[Python-Dev] Proposal: .pyc file format change
Peter Funk
pf@artcom-gmbh.de
Fri, 26 May 2000 13:50:02 +0200 (MEST)
[M.-A. Lemburg]:
> > Proposal:
> > The future format (Python 1.6 and newer) of a .pyc file should be as follows:
> >
> > bytes 0-3 a new magic number, which should be definitely frozen in 1.6.
> > bytes 4-7 a version number (which should be == 1 in Python 1.6)
> > bytes 8-11 timestamp (mtime of .py file) (same as earlier)
> > bytes 12-* marshalled code object (same as earlier)
>
> This will break all tools relying on having the code object available
> in bytes[8:] and believe me: there are lots of those around ;-)
In some way, this is intentional: If these tools (are there are really
that many out there, that munge with .pyc byte code files?) simply use
'imp.get_magic()' and then silently assume a specific content of the
marshalled code object, they probably need changes anyway, since the
code needed to deal with the new unicode object is missing from them.
> You cannot really change the file header, only add things to the end
> of the PYC file...
Why? Will this idea really cause such earth quaking grumbling?
Please review this in the context of my proposal to change 'imp.get_magic()'
to return the old 1.5.2 MAGIC, when called without parameter.
> Hmm, or perhaps we should move the version number to the code object
> itself... after all, the changes we want to refer to
> using the version number are located in the code object and not the
> PYC file layout. Unmarshalling it would then raise the error.
Since the file layout is a very thin layer around the marshalled
code object, this makes really no big difference to me. But it
will be harder to come up with reasonable entries for /etc/magic [1]
and similar mechanisms.
Putting the version number at the end of file is possible.
But such a solution is some what "dirty" and only gives the false
impression that the general file layout (pyc[8:] instead of pyc[12:])

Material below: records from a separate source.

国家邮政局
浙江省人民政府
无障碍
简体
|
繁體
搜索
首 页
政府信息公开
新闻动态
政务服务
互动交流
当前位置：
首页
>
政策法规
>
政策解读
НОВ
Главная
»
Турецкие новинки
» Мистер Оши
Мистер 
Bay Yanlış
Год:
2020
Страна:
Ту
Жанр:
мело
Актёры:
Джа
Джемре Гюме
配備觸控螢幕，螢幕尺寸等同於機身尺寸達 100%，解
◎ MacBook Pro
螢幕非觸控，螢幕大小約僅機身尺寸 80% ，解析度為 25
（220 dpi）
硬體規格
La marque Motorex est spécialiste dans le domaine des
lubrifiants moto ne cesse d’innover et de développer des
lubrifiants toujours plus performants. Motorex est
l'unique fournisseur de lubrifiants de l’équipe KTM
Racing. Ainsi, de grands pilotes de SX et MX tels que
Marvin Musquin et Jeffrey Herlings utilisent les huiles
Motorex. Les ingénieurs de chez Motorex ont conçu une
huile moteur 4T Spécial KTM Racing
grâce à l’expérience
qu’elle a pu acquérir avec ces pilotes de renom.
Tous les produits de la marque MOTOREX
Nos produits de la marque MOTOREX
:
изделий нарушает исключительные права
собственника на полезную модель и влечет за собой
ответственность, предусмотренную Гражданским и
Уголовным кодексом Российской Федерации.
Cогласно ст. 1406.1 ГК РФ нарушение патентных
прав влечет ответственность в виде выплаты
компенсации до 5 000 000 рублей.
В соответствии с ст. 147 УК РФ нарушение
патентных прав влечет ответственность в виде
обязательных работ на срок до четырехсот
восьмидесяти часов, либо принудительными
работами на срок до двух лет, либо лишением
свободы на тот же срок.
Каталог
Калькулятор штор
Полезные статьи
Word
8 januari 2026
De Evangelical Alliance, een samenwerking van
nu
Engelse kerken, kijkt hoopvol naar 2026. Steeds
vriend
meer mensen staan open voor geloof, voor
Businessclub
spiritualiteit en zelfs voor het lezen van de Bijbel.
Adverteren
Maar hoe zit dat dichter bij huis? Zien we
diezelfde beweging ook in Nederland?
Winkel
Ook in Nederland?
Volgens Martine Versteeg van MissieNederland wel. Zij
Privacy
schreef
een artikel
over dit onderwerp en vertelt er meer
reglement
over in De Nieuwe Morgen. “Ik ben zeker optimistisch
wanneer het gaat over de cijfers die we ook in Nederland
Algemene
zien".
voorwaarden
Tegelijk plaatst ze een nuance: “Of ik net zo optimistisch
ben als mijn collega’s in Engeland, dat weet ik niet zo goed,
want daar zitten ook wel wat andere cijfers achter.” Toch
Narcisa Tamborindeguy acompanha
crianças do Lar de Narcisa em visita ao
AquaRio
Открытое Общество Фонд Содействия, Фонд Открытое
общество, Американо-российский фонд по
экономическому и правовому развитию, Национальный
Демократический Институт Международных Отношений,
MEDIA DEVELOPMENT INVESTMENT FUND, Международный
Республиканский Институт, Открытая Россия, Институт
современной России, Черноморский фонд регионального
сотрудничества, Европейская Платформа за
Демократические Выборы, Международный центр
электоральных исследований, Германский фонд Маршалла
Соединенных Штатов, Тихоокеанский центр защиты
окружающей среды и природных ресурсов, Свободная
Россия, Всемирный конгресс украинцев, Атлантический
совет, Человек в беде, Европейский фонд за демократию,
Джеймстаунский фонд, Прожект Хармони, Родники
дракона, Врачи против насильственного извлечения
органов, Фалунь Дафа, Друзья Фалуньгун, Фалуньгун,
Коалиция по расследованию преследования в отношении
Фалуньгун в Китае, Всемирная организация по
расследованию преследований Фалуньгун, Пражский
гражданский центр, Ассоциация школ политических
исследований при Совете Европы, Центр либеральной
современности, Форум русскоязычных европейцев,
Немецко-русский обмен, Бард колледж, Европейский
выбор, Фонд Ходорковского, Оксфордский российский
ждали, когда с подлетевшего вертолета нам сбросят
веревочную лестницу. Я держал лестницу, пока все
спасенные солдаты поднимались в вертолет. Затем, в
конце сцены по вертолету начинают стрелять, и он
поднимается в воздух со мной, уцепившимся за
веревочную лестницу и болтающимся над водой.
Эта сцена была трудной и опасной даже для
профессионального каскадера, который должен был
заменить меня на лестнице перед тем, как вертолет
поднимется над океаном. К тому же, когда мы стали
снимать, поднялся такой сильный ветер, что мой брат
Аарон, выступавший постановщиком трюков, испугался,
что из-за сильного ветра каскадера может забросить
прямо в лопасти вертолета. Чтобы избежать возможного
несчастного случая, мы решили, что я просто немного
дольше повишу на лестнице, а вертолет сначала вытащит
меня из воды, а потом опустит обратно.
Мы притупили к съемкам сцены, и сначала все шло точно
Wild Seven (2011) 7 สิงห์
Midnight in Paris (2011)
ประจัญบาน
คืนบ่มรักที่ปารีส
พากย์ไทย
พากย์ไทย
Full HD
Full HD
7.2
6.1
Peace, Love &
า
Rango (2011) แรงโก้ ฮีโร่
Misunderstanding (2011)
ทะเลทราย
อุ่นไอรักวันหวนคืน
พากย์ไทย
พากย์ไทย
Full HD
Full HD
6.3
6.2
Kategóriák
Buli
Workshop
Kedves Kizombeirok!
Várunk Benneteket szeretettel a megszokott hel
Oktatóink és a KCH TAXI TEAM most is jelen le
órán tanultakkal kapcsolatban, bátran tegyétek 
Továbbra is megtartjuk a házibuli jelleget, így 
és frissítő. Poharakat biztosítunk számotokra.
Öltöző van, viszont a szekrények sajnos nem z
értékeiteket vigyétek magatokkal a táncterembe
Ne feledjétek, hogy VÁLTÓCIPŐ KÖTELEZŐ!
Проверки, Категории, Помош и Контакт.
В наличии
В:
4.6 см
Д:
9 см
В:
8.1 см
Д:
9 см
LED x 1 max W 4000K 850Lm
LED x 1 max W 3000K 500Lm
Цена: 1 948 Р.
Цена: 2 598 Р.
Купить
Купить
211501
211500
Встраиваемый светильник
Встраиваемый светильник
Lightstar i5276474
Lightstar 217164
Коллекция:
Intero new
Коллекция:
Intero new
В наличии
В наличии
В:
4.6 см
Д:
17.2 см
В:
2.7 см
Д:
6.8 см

is something you can rely on until the end of time. Hardcoding the
size of an unpadded header (something like using buffer[8:]) is IMO
bad style anyway.
Regards, Peter
[1]: /etc/magic on Unices is a small textual data base used by the 'file'
command to identify the type of a file by looking at the first
few bytes. Unix file managers may either use /etc/magic directly
or a similar scheme to asciociate files with mimetypes and/or default
applications.